» **Data extracts**
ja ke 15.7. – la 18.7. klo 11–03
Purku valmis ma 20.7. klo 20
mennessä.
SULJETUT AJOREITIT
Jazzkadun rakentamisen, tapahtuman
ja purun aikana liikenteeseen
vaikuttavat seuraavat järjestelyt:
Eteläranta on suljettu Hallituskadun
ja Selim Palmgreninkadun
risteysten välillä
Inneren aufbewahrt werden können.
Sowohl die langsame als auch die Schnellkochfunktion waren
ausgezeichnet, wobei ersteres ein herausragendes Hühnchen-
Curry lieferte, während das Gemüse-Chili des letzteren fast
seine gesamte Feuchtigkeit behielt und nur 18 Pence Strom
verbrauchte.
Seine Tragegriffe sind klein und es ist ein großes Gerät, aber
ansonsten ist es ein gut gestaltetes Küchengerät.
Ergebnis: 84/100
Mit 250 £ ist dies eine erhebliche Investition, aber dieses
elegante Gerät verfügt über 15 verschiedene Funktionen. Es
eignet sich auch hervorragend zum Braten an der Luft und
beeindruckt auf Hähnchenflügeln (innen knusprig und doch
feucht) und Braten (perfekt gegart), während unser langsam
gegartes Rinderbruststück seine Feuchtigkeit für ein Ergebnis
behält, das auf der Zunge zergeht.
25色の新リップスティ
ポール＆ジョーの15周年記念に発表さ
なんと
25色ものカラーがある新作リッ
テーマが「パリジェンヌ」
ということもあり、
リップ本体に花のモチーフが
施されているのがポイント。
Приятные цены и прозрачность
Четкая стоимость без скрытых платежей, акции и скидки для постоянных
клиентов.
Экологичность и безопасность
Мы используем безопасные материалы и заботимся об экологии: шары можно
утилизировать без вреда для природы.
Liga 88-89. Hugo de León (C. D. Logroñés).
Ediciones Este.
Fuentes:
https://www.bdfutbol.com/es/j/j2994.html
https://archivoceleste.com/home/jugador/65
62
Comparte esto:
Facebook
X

» **Problem statement**
When you answer, output each line of the data exactly as given, from its first line up to and including the one with "beeindruckt auf Hähnchenflügeln".

» **Task result**
ja ke 15.7. – la 18.7. klo 11–03
Purku valmis ma 20.7. klo 20
mennessä.
SULJETUT AJOREITIT
Jazzkadun rakentamisen, tapahtuman
ja purun aikana liikenteeseen
vaikuttavat seuraavat järjestelyt:
Eteläranta on suljettu Hallituskadun
ja Selim Palmgreninkadun
risteysten välillä
Inneren aufbewahrt werden können.
Sowohl die langsame als auch die Schnellkochfunktion waren
ausgezeichnet, wobei ersteres ein herausragendes Hühnchen-
Curry lieferte, während das Gemüse-Chili des letzteren fast
seine gesamte Feuchtigkeit behielt und nur 18 Pence Strom
verbrauchte.
Seine Tragegriffe sind klein und es ist ein großes Gerät, aber
ansonsten ist es ein gut gestaltetes Küchengerät.
Ergebnis: 84/100
Mit 250 £ ist dies eine erhebliche Investition, aber dieses
elegante Gerät verfügt über 15 verschiedene Funktionen. Es
eignet sich auch hervorragend zum Braten an der Luft und
beeindruckt auf Hähnchenflügeln (innen knusprig und doch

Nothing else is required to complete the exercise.